_Task objective_. Among the records below, find each line containing the word "Iteration" and copy it.
──────────────────────────────
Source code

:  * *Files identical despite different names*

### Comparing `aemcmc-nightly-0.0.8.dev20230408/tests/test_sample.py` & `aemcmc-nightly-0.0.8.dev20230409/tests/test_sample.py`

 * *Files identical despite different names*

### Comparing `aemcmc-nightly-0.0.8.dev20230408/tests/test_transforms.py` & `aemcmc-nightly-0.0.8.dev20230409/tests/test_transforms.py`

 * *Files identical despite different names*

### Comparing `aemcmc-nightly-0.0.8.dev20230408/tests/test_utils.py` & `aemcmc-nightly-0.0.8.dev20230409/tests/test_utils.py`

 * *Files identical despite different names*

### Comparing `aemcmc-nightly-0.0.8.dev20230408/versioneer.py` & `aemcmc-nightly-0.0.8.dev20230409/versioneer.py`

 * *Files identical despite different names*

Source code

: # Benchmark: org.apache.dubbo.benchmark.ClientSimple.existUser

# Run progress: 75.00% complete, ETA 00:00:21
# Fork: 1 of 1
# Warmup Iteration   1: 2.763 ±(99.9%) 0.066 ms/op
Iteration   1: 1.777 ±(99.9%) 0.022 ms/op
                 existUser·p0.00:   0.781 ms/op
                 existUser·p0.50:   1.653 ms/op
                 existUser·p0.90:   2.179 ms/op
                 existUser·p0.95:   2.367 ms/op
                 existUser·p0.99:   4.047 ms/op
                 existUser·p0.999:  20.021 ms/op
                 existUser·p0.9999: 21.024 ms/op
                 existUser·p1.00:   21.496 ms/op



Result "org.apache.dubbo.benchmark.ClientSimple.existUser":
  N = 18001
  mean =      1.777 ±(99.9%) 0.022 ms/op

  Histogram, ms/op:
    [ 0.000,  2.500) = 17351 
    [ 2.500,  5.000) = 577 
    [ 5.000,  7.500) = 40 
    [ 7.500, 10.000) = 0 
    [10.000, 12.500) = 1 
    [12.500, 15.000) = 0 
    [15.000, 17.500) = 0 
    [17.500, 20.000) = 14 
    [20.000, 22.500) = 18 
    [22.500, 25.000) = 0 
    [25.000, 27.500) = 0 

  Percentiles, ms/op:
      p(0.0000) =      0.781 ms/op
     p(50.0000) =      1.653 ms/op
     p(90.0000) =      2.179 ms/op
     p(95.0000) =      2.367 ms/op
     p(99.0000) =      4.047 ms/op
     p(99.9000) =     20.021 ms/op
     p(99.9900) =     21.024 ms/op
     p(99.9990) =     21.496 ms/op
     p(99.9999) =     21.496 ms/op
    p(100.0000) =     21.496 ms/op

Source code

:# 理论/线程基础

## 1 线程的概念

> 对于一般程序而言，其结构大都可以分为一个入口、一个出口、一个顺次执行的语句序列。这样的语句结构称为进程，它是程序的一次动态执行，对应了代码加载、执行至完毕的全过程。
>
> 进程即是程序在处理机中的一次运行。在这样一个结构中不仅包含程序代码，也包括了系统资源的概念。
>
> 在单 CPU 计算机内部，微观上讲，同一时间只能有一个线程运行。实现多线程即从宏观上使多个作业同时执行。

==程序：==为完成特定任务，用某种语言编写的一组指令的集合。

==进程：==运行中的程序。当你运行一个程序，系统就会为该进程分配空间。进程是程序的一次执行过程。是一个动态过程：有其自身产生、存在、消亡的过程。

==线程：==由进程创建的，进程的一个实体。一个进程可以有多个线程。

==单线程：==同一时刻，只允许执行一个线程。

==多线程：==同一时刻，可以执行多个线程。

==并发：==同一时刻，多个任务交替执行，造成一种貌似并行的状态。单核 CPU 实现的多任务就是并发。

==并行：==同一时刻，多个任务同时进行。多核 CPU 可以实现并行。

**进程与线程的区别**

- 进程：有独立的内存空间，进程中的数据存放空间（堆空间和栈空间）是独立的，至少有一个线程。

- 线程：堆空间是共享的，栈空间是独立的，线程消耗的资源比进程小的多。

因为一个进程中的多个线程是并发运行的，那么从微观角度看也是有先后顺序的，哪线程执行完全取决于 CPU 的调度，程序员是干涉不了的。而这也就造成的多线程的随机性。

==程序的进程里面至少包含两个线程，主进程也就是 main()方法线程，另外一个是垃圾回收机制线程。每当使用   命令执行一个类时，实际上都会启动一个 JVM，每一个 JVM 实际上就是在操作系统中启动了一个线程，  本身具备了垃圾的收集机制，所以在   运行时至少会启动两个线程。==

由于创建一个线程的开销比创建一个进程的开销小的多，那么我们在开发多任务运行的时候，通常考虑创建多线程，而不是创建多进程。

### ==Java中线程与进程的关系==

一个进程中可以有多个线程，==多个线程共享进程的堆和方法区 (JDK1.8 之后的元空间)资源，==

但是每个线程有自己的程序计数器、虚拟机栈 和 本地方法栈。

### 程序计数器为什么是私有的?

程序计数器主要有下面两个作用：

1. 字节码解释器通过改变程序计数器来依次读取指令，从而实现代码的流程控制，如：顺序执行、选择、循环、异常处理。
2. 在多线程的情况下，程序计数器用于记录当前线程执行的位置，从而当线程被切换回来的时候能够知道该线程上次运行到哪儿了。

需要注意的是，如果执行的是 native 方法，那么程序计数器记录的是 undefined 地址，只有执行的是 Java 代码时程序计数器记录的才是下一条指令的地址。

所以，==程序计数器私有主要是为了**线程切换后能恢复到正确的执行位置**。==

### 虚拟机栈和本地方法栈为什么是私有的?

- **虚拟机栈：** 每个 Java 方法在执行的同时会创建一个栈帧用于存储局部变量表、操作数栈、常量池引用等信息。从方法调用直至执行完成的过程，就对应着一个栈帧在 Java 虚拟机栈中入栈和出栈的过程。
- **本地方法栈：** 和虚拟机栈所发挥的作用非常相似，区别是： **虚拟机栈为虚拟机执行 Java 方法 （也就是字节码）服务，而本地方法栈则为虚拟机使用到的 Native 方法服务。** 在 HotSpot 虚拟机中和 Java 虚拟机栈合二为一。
──────────────────────────────
_Your solution_.
# Warmup Iteration   1: 2.763 ±(99.9%) 0.066 ms/op
Iteration   1: 1.777 ±(99.9%) 0.022 ms/op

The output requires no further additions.